One of the cottages in "The Queen's Hamlet." This is where Marie Antoinette used to pretend she was a simple country girl.

What is truly amazing about Versailles is that all of it was built for only a select group of people – the King and his court – from the taxes of the peasantry. It’s not surprising that they eventually rebelled and overthrew the monarchy. The whole place should act as a reminder of how out-of-hand an absolute monarchy can become.

I don’t know how many hours or how many miles we walked. The subsidiary buildings we visited were some distance away from the main palace. There were trolleys that could give you a lift to different areas of the estate (the King and his court used coaches, of course), but they charged a fee, so we walked everywhere.
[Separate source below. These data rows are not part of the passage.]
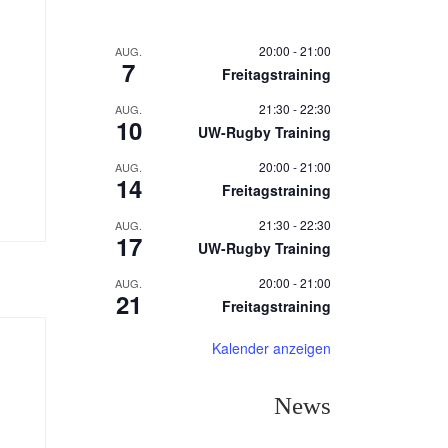
20:00
-
21:00
AUG.
7
Freitagstraining
21:30
-
22:30
AUG.
10
UW-Rugby Training
20:00
-
21:00
AUG.
14
Freitagstraining
21:30
-
22:30
AUG.
17
UW-Rugby Training
20:00
-
21:00
AUG.
21
Freitagstraining
Kalender anzeigen
News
It was pretty hot today. When we finally got back to Paris, we collapsed at an outdoor cafĂ© – in the shade, of course -- for drinks. Here, we made a pact among ourselves that we will never visit Europe in the summer again, only in the spring or fall!

The evening was fun. We met up with Tim, Peggy, and Bernard again at a Thai restaurant called Madame Shawn on Rue Caffarelli. (Paris is a very popular destination for expats of many nationalities.) They had a great Asian duck salad there. Then we went back to the apartment, settled down in Tim and Peggy’s living room (theirs is larger than ours), and drank wine late into the night.